2. A state value reading and storing means for fetching and storing a state value including a state value number from said recording means of all nodes constituting the cluster system according to claim 1, and a fault for each system component. Defining means for defining the certainty of the onset and the certainty reflected in the status value of the fault for each system component; finding an abnormal value from the status values stored in the status value reading storage means; Fault possibility processing means for calculating the fault validity of a system component by using a status value that is a value, the certainty of the occurrence of the fault, and the certainty reflected in the status value of the fault. System failure factor identification support device to be used.
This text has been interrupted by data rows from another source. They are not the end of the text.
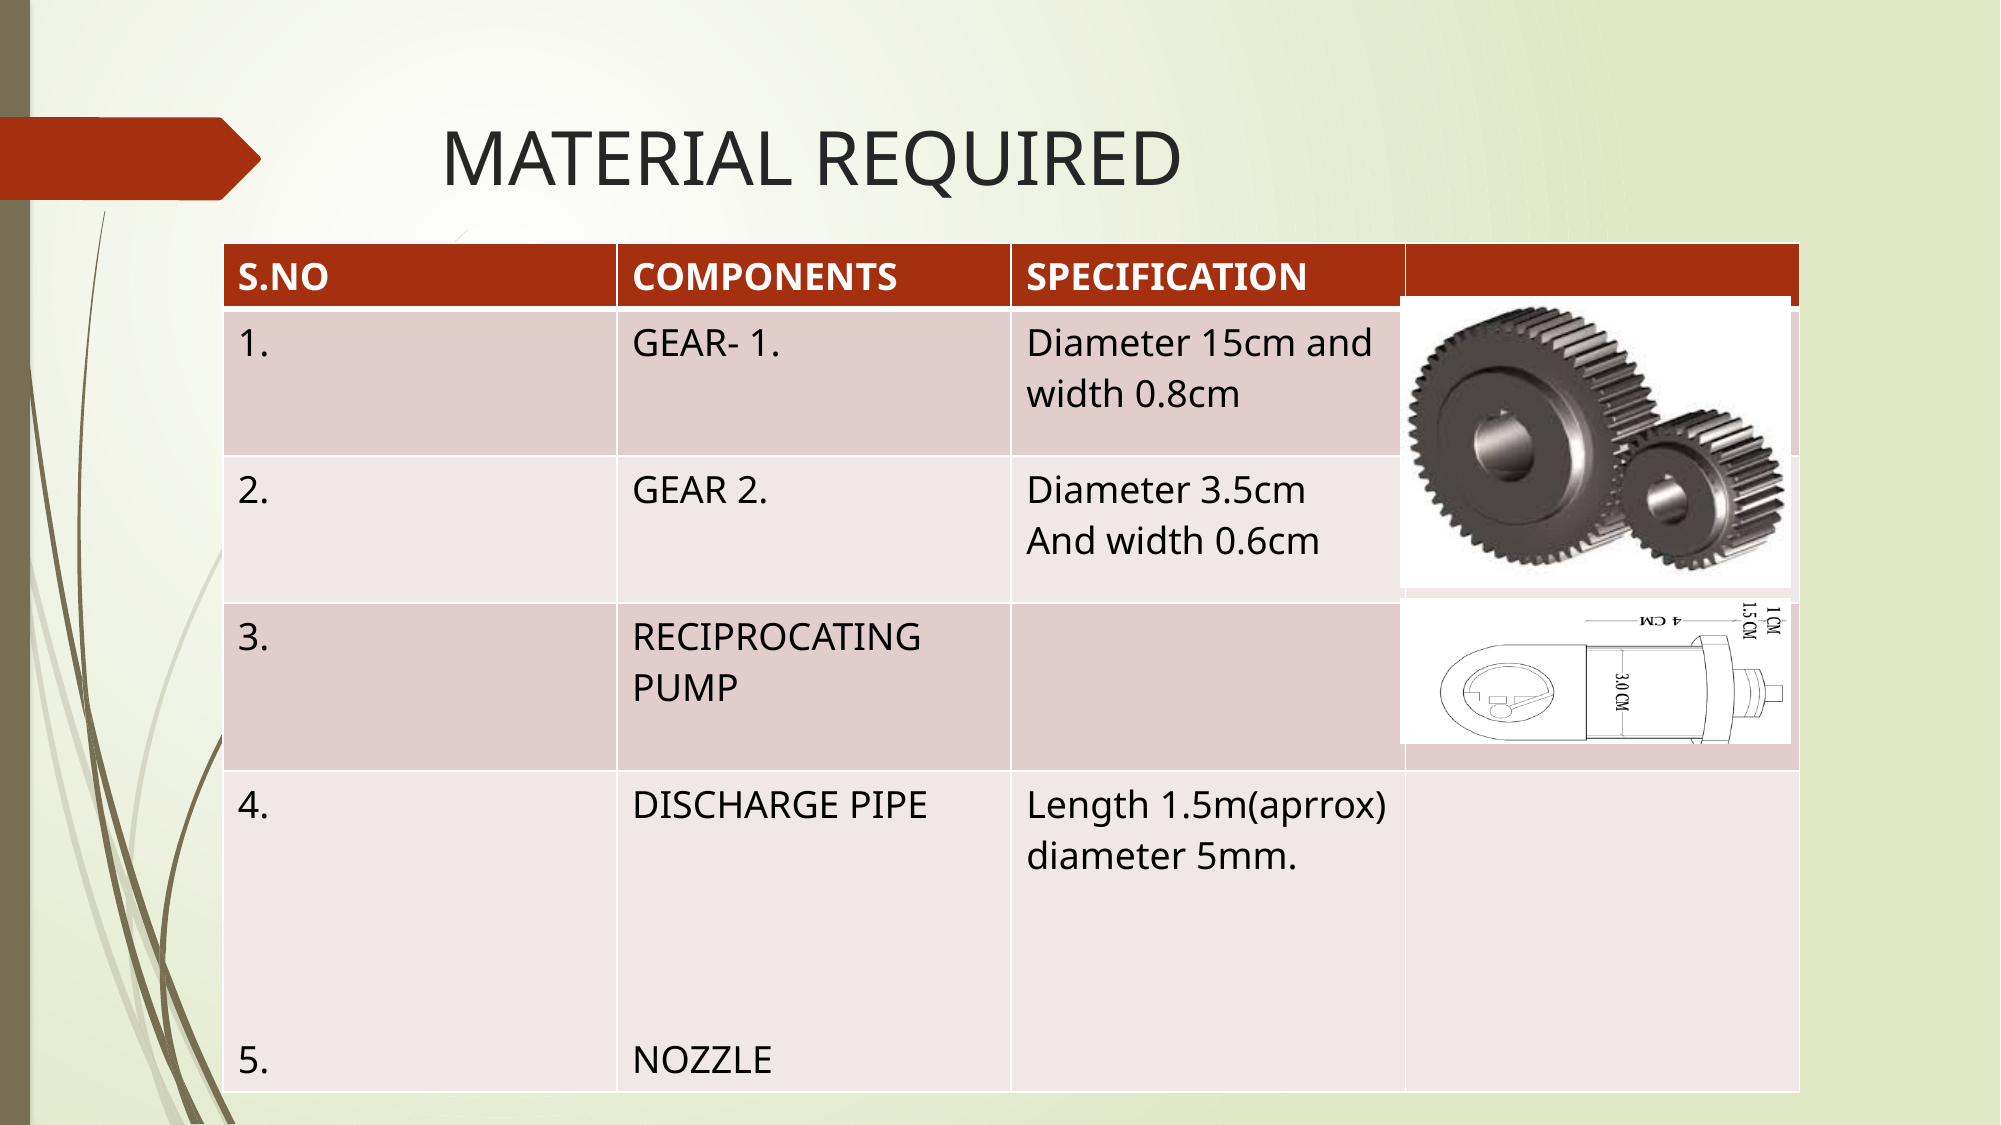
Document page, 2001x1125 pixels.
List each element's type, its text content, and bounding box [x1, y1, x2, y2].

table_cell 3. [224, 604, 616, 770]
list [424, 225, 1888, 970]
table_header SPECIFICATION [1012, 244, 1405, 306]
table_cell Diameter 15cm and width 0.8cm [1012, 312, 1395, 455]
table_cell 2. [224, 457, 616, 602]
table_header S.NO [224, 244, 616, 306]
table_cell GEAR 2. [618, 457, 1010, 602]
table_cell [1792, 457, 1799, 602]
table_cell 1. [224, 312, 616, 455]
table_cell Diameter 3.5cm And width 0.6cm [1012, 457, 1399, 602]
picture [1400, 598, 1791, 745]
table_header COMPONENTS [618, 244, 1010, 306]
table_cell DISCHARGE PIPE NOZZLE [618, 772, 1010, 1091]
table_header [1406, 244, 1799, 306]
table_cell [1012, 604, 1405, 770]
title MATERIAL REQUIRED [425, 102, 1888, 225]
table_cell RECIPROCATING PUMP [618, 604, 1010, 770]
table_cell 4. 5. [224, 772, 616, 1091]
picture [1400, 296, 1791, 589]
table_cell [1406, 772, 1799, 1091]
table_cell Length 1.5m(aprrox) diameter 5mm. [1012, 772, 1405, 1091]
table_cell GEAR- 1. [618, 312, 1010, 455]
table_cell [1406, 604, 1799, 770]
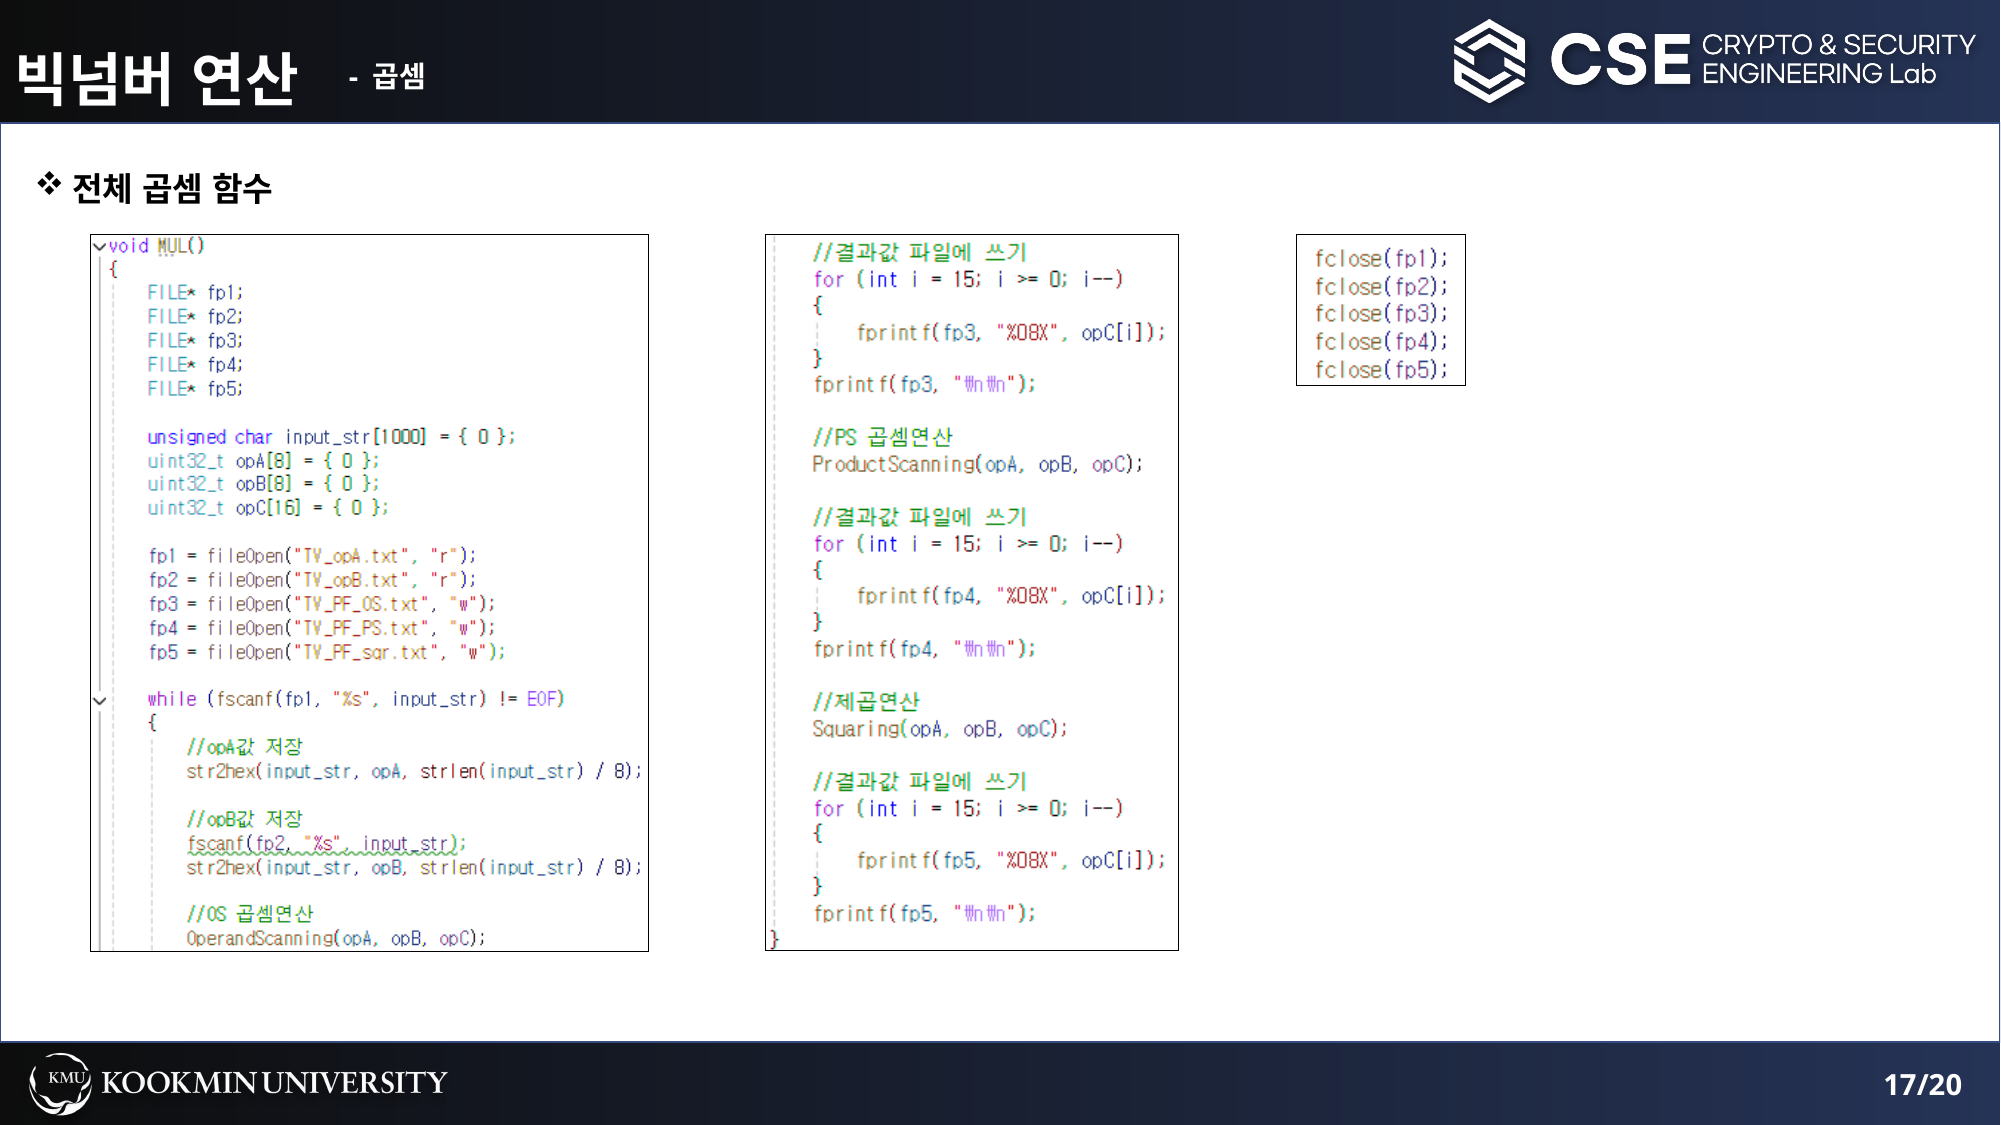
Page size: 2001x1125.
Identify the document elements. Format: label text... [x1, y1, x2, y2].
3. The system failure factor identification support device according to claim 2, wherein the definition means for defining the certainty of the occurrence of the failure of each system component has each of the system components as an attribute. A system failure factor identification support device, which defines a degree of continuity of a symptom when an element fails.

4. The system failure factor identification support device according to claim 2, wherein the definition means for defining the reliability reflected in the failure status value of each of the system components includes the system components and the respective statuses. A system failure factor identification support device, wherein a relationship with a value is defined as an attribute, and the failure of each system component is defined with certainty reflected in the state value.

5. The system failure factor identification support device according to claim 2, wherein the failure possibility processing means sets the failure validity of each of the system components to 1, and defines each system configuration defined by the definition means. The fault validity of each of the system components is determined by using a deduction method in which the two certainties of the elements are real numbers of 0 to 1 and the multiplied value of the two certainties is subtracted from the fault validity of a certain system component. A system failure factor identification support device characterized by calculating.

6. The system failure factor identification support device according to claim 2, wherein the failure possibility processing means relates to the status value based on a status value which is an abnormal value found from each status value. A system failure factor identification support device, wherein a failure validity of each system component is calculated using the above-mentioned two certainties of each system component.

7. A first definition table defining a degree of continuity of a symptom when a failure occurs in a system component, a predetermined state value number, and a system component as attributes. And a second definition table for defining the reliability reflected in the status value for each status value number, and a failure factor identification processing program for identifying a failure factor of the system component is recorded on the recording medium. An analysis time zone setting function for setting the time zone for analyzing the cause of the failure in the computer for processing the cause of the failure, and when the detectable state value is abnormal or constant within the set time range. A status value reading and storing function for sequentially reading and storing status values including status value numbers recorded in all nodes at every elapse of time, and fault validity of all system components An initial failure possibility setting function to be set as "1"; a state value abnormality presence / absence determination function to detect a state value indicating that there is an abnormality from among the state values stored by the state value reading / storing function; In connection with the status value detected by the abnormality presence / absence determination function, the first
First and second from the and second definition tables, respectively
Is obtained by subtracting the multiplied value of the first and second certainties from the set fault validity “1” of each set system component and calculating the fault validity of the corresponding system component. A computer-readable recording medium that stores a failure factor identification processing program for realizing a calculation function.